- [Exercise details]: Every line of the records below from the line with "14: (360, 237, 9.63)" up to and including the line with "29: (348, 239, 8.88)" must be reproduced exactly, and no line outside that range.

[[ Input for this task open ]]

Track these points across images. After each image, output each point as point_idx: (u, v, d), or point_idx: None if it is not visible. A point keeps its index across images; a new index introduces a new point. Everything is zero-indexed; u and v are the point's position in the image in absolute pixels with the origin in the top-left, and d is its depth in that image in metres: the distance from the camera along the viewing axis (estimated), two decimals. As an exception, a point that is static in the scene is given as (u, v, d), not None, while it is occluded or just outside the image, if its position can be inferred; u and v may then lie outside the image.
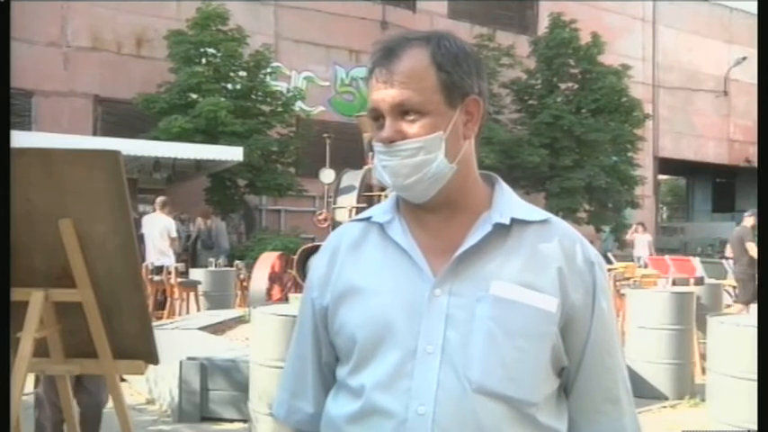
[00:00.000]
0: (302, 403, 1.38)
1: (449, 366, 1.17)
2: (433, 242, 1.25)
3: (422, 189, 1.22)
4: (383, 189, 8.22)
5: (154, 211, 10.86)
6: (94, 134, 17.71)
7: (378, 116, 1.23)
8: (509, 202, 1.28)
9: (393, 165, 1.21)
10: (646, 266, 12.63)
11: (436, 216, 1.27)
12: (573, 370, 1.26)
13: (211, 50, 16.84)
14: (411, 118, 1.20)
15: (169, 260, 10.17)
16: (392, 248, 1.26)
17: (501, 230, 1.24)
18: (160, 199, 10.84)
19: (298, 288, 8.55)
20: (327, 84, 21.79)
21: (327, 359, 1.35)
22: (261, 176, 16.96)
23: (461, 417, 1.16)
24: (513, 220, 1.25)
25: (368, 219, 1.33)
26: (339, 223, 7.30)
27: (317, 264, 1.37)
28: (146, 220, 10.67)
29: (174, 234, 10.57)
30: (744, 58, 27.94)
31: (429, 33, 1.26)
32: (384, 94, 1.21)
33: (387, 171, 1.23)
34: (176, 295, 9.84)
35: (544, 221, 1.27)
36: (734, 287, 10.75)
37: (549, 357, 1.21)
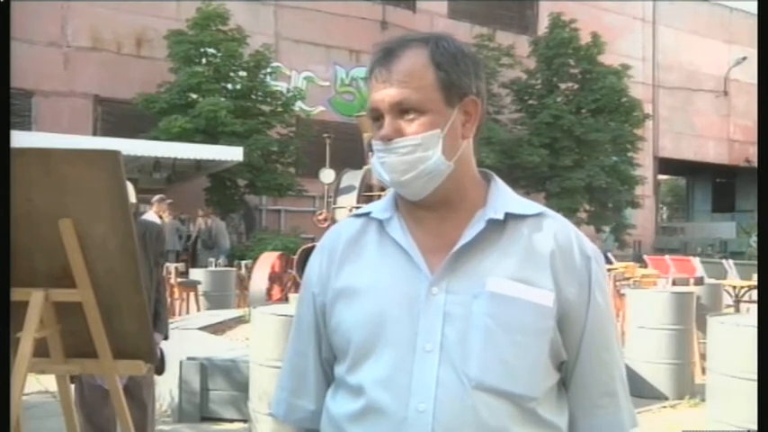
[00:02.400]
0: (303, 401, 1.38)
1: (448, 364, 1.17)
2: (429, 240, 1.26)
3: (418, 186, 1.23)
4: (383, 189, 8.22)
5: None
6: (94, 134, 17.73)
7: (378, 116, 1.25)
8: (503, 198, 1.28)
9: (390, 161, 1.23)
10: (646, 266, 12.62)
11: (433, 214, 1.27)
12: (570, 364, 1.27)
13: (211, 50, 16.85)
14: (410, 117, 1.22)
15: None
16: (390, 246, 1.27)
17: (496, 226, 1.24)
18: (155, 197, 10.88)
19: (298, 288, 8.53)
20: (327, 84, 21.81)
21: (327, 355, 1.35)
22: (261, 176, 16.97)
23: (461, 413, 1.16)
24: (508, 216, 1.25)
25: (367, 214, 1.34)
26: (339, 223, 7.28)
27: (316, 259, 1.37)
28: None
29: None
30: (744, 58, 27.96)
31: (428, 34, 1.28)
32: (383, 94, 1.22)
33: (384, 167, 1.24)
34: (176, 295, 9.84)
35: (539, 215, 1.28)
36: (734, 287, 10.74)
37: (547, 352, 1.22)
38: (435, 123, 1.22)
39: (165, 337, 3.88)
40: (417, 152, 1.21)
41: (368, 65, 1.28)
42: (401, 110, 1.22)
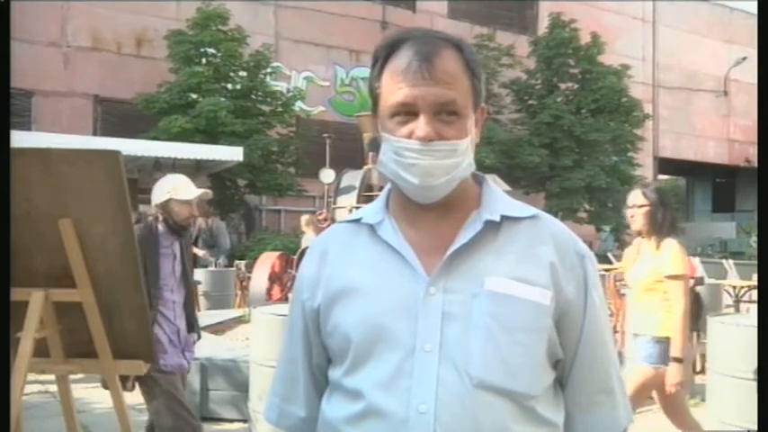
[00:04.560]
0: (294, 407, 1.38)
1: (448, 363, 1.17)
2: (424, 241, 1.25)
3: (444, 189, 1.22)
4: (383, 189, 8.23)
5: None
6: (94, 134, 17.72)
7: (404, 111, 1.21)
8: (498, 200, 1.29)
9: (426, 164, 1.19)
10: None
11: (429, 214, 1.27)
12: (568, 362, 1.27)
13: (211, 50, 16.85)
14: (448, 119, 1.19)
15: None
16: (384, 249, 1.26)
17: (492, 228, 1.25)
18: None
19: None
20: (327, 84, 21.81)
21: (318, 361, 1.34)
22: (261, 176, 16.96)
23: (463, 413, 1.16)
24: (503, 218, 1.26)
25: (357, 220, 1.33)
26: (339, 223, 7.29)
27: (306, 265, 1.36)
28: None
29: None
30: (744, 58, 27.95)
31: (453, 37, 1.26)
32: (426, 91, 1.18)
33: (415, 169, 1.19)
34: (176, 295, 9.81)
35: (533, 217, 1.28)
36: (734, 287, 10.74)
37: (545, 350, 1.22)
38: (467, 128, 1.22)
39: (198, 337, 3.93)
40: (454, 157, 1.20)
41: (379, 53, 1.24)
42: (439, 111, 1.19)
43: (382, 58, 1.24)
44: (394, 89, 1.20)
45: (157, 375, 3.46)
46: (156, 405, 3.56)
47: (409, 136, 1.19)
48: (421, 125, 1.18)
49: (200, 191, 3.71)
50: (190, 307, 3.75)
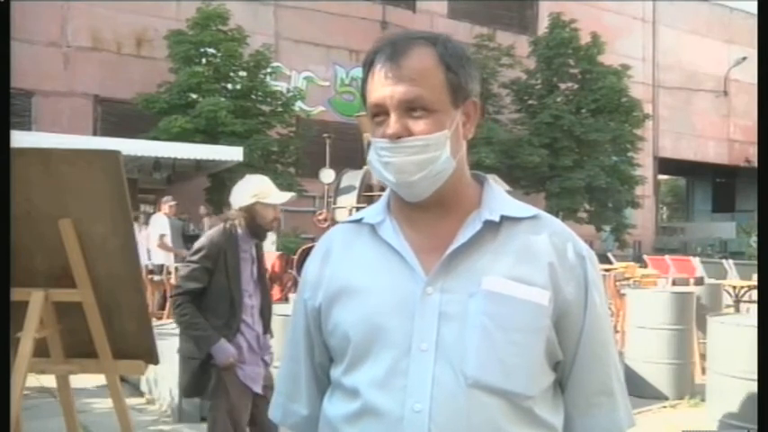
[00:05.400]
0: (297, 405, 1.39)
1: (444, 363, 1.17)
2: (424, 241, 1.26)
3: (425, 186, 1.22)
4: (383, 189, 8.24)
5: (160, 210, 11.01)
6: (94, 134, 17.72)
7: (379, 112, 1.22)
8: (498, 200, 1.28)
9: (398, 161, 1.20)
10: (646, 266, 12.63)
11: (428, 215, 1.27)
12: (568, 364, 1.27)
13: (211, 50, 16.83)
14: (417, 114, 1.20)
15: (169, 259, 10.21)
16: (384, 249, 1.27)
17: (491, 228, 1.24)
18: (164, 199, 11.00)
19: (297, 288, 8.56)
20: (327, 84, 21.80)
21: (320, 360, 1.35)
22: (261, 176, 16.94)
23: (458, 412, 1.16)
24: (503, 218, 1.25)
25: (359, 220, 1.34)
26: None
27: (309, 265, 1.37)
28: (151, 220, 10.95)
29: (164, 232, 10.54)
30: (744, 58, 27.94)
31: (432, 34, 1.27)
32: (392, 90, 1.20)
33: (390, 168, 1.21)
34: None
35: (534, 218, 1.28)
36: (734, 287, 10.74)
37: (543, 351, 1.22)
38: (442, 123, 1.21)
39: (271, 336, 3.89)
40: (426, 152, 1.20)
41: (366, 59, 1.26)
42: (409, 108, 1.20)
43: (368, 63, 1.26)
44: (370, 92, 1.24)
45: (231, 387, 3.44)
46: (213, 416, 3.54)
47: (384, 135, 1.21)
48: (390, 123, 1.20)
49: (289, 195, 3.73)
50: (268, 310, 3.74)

[[ Input for this task closed ]]
[[ Input for this task open ]]

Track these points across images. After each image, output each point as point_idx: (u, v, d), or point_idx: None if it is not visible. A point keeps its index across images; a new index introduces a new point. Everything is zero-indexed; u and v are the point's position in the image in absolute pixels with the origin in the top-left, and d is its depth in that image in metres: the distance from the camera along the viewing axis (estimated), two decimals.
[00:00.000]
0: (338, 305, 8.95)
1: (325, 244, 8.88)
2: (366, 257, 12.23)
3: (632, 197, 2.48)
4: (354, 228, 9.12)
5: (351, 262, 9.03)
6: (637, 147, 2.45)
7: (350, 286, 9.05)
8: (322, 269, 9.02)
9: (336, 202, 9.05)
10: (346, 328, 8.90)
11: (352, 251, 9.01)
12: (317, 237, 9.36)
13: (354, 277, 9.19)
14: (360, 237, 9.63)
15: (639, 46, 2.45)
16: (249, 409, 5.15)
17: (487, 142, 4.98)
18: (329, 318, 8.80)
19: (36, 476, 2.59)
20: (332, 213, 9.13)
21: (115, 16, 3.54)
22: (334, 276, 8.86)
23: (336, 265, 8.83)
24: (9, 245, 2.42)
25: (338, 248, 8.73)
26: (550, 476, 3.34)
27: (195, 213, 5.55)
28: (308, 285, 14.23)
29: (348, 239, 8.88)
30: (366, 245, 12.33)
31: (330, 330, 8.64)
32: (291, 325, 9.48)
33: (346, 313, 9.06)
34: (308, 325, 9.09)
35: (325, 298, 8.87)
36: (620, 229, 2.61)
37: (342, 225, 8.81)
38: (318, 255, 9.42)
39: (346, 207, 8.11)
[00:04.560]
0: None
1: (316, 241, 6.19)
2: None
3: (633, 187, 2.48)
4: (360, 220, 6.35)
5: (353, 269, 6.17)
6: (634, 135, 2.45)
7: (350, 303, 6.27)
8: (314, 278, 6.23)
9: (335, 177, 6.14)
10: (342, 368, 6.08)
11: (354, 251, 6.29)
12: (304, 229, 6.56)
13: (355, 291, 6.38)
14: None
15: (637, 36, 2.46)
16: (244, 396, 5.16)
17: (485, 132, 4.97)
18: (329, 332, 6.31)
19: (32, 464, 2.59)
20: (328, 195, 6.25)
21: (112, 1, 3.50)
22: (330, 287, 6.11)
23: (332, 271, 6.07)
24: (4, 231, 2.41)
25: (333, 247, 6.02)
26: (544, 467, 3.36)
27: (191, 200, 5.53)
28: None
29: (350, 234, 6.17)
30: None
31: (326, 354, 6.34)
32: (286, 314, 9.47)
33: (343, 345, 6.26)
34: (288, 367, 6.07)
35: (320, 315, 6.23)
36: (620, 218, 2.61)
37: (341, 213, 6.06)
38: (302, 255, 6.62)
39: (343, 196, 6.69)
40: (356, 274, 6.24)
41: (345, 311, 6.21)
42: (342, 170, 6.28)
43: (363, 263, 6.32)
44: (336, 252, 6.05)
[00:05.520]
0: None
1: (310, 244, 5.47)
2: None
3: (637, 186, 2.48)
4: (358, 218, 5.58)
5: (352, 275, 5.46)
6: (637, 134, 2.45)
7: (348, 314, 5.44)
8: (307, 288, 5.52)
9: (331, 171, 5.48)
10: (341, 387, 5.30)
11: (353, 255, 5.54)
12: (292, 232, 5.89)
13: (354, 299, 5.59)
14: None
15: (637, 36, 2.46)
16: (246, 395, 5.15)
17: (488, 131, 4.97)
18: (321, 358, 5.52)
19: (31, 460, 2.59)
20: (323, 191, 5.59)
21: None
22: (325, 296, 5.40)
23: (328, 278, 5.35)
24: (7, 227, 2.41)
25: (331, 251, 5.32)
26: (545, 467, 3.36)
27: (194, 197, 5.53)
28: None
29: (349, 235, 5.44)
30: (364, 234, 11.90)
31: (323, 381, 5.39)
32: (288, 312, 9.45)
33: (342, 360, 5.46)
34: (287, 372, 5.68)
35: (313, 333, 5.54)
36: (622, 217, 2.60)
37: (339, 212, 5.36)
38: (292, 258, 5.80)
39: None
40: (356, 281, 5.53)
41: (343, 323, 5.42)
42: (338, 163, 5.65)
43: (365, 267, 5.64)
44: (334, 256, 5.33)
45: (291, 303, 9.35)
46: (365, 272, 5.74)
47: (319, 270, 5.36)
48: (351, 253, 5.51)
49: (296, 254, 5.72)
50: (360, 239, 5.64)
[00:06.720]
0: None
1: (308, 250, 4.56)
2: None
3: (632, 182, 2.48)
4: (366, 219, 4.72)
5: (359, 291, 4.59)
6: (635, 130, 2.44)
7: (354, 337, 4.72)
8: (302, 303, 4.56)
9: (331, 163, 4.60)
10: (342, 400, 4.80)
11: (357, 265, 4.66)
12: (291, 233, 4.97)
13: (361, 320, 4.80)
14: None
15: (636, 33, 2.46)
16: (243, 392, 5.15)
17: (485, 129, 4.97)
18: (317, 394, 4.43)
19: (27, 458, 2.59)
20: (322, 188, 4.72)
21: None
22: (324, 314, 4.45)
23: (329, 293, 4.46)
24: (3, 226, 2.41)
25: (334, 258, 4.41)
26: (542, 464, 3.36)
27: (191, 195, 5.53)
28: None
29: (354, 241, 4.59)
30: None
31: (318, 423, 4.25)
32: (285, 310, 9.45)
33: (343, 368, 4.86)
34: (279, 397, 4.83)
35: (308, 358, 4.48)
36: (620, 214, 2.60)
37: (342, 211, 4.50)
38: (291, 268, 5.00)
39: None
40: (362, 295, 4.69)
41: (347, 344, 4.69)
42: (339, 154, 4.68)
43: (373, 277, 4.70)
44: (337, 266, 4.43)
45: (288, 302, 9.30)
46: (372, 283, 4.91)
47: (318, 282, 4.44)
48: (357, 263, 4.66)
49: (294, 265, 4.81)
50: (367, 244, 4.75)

[[ Input for this task closed ]]
[[ Input for this task open ]]

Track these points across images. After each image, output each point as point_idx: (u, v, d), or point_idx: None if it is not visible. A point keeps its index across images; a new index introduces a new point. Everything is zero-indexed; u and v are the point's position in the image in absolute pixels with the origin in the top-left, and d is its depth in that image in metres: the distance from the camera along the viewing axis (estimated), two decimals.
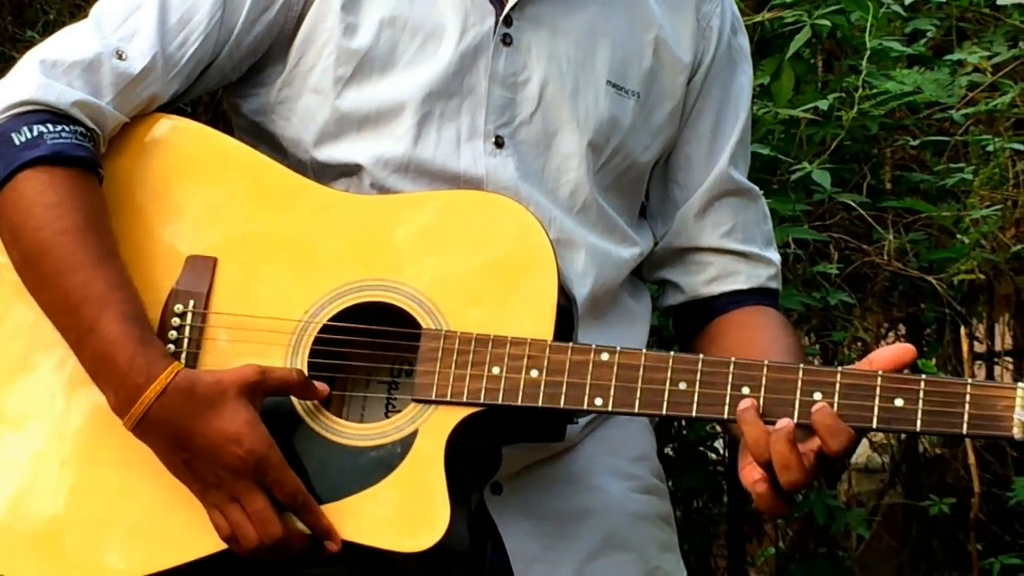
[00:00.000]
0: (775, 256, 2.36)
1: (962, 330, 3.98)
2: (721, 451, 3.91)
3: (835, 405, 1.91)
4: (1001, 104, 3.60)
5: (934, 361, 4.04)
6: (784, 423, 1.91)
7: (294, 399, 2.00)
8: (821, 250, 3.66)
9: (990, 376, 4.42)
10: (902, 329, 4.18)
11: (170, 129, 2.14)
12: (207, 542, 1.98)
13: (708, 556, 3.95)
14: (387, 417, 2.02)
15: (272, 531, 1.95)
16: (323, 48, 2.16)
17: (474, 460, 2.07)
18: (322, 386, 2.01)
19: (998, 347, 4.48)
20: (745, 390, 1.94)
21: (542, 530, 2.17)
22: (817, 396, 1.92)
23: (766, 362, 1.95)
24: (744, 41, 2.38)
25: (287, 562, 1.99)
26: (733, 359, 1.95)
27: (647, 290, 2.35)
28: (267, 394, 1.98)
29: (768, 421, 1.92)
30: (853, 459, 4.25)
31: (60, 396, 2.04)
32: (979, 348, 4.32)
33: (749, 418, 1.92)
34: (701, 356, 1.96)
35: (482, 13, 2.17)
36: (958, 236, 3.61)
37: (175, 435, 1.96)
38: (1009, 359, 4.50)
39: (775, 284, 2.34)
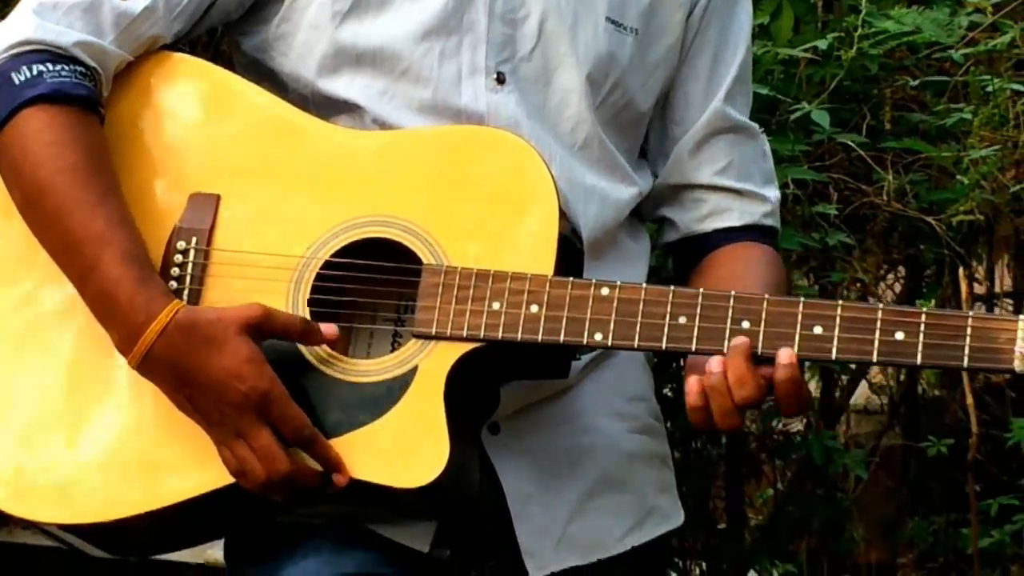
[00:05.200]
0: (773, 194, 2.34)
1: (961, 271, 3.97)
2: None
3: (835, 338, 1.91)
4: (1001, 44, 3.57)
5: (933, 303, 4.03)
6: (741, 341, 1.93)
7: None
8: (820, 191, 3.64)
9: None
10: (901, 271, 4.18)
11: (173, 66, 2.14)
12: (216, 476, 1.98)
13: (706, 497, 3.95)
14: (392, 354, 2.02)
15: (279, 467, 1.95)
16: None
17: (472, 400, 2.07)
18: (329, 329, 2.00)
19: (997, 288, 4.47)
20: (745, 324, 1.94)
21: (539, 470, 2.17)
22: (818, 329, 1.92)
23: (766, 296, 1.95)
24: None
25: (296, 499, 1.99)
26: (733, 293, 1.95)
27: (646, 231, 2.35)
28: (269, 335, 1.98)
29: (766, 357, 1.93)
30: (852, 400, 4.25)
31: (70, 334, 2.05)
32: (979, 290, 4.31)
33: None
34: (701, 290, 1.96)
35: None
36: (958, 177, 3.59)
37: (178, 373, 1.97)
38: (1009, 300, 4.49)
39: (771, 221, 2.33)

[[ Input for this task closed ]]

- [Answer box]:
14: (360, 237, 9.63)
15: (639, 46, 2.45)
16: (249, 409, 5.15)
17: (487, 142, 4.98)
18: (329, 318, 8.80)
19: (36, 476, 2.59)
20: (332, 213, 9.13)
21: (115, 16, 3.54)
22: (334, 276, 8.86)
23: (336, 265, 8.83)
24: (9, 245, 2.42)
25: (338, 248, 8.73)
26: (550, 476, 3.34)
27: (195, 213, 5.55)
28: (308, 285, 14.23)
29: (348, 239, 8.88)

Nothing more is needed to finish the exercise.